By letter dated 6 October 2009, solicitors acting on behalf of the tenant informed the landlord, in essence, that no concluded agreement to lease had been made between the landlord and the tenant, the tenant was occupying the Premises pursuant to the holding over provision in the Original Lease as renewed, and the tenant would vacate the Premises on 30 November 2009.
On 21 October 2009, the landlord's lawyers disputed the tenant's alleged right to vacate the Premises and asserted that the tenant was bound by a concluded agreement to lease with the landlord.
The decisionThe trial judge concluded that the parties intended to enter into a binding agreement for lease by the acceptance of the [revised] proposal by the tenant. The trial judge was satisfied that 'the agreement for lease, having adequately set out the essential terms, was sufficiently certain to be enforceable'.
On appeal, the fundamental question in the case was, did the parties intend that, upon the tenant accepting the revised proposal, they would be bound immediately and exclusively by the express and any implied terms of the revised proposal, while expecting to execute formal lease and licence agreements in substitution for the earlier agreement which would contain, by consensus and after negotiation, additional terms?

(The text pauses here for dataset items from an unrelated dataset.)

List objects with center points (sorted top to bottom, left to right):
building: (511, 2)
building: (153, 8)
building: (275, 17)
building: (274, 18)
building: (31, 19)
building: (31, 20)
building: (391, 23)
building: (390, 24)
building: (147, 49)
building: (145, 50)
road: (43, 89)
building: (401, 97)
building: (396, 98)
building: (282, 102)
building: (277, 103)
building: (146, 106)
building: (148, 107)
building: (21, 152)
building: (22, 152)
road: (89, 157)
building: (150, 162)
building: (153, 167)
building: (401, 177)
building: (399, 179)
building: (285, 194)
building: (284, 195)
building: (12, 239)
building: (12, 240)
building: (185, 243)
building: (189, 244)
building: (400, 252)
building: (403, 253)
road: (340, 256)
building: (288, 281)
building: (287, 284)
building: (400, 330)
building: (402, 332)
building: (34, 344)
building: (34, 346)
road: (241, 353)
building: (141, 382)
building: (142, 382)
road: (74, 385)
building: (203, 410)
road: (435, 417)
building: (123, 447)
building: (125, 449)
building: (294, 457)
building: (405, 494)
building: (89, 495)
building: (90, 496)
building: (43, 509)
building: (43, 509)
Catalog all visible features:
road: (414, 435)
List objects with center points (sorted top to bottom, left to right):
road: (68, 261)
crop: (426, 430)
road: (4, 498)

The Court of Appeal of Western Australia concluded that there was an immediately binding agreement, and that agreement would be superseded by formal lease and licence agreement once drafted and executed.
The Court concluded that it is to be inferred, on an objective assessment, that upon the tenant accepting the revised proposal the parties intended that:
(a) there should be a concluded and binding agreement to lease the Premises and take a licence in respect of six car bays;
(b) the parties would be bound immediately and exclusively by the express and any implied terms of the revised proposal;
(c) the concluded and binding agreement to lease the Premises and take a licence in respect of six car bays would in due course be superseded by formal lease and licence agreements to be prepared by the landlord's solicitors and executed by the parties; and
(d) the formal agreements would be in the form of the landlord's standard lease and licence agreements, but those standard agreements would be amended to incorporate the express terms of the revised proposal and any other provisions which may, by negotiation, be agreed upon between the parties.

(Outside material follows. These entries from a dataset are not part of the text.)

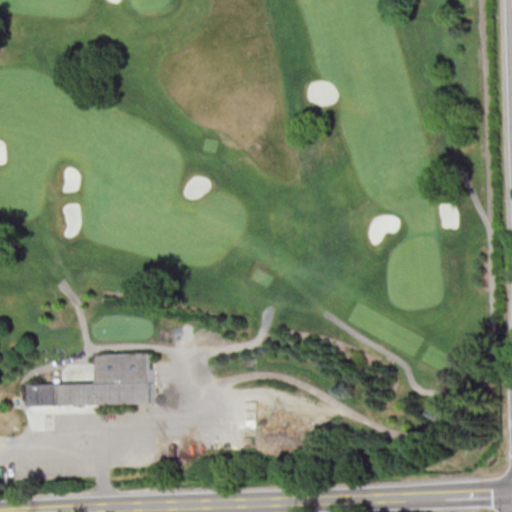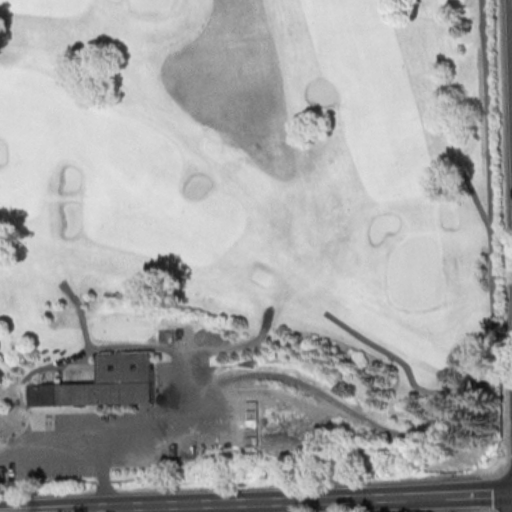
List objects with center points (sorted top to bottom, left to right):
road: (511, 4)
road: (475, 204)
park: (249, 244)
road: (489, 289)
road: (78, 313)
road: (96, 347)
building: (103, 383)
building: (104, 385)
road: (339, 409)
parking lot: (71, 447)
road: (82, 447)
road: (337, 496)
road: (81, 506)
road: (163, 508)
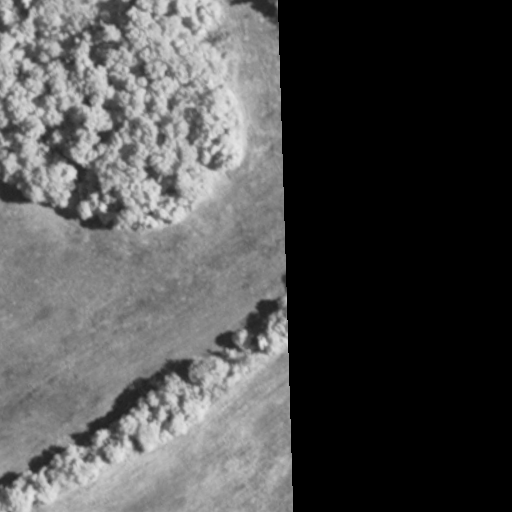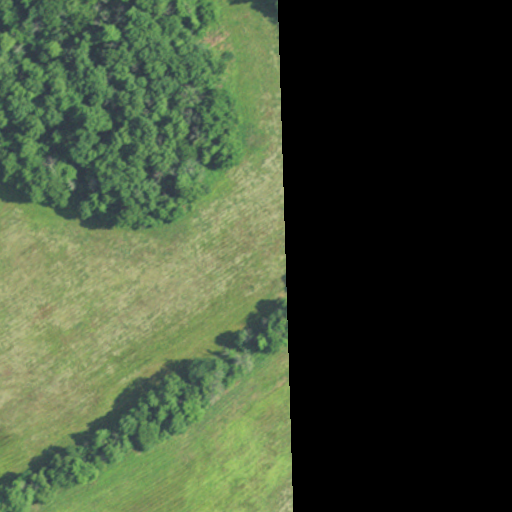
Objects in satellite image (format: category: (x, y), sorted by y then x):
road: (430, 83)
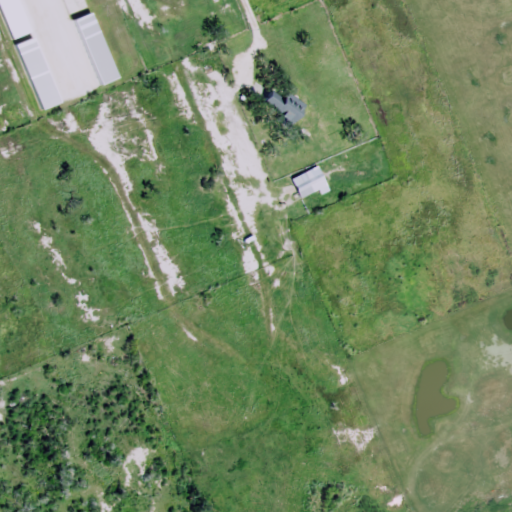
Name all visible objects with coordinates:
building: (72, 5)
building: (13, 19)
building: (92, 49)
building: (36, 73)
building: (281, 104)
building: (306, 183)
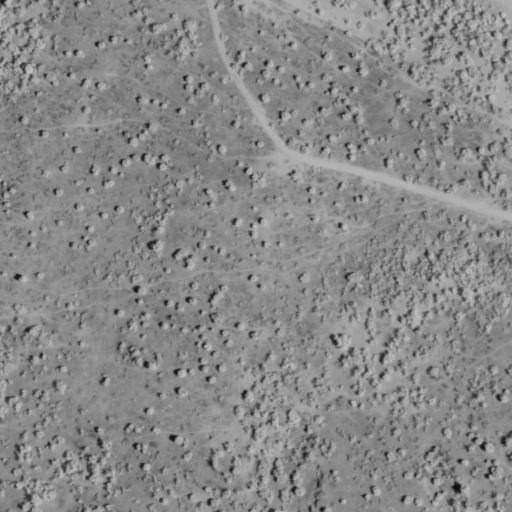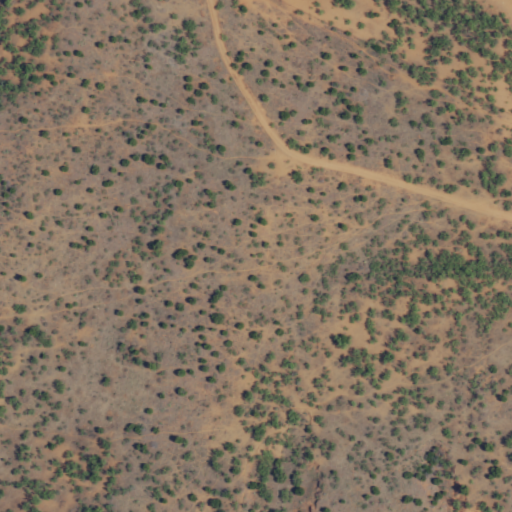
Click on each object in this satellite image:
road: (510, 3)
road: (436, 40)
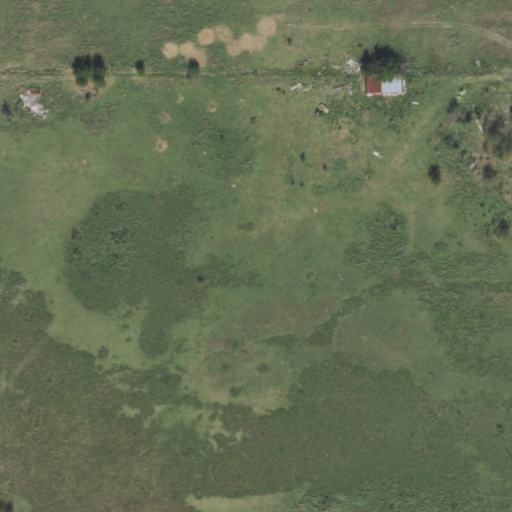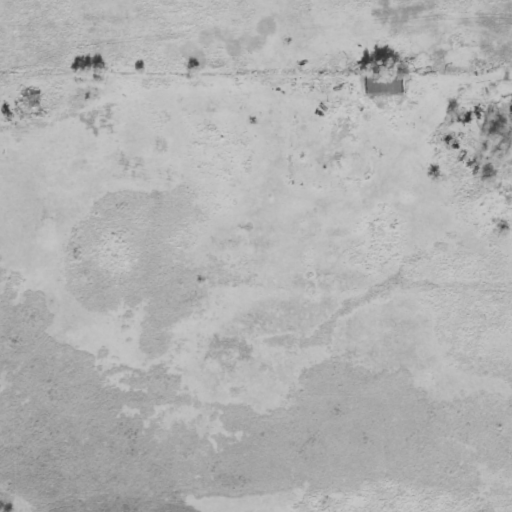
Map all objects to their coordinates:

The subsequent negotiations, dealings and communications between the parties did not destroy the earlier concluded and binding agreement between them. In particular, the subsequent negotiations, dealings and communications did not operate to rescind or otherwise discharge the earlier agreement.
The risk for negotiating parties
This case highlights the risk for parties who are negotiating lease agreements: great care must be taken when communicating with the other side.
If you intend that the negotiations are not to be binding, that should be clearly communicated (both up front and during the course of ongoing negotiations).
It should be made specific that any negotiations regarding the proposed agreement are subject to a formal written and executed document setting out the final terms of the agreement to be concluded between the parties.
Enforceable agreement by email
The other matter of note to come from this case is that parties can bind themselves to an enforceable agreement to lease by email, without the necessity of a formal, signed document.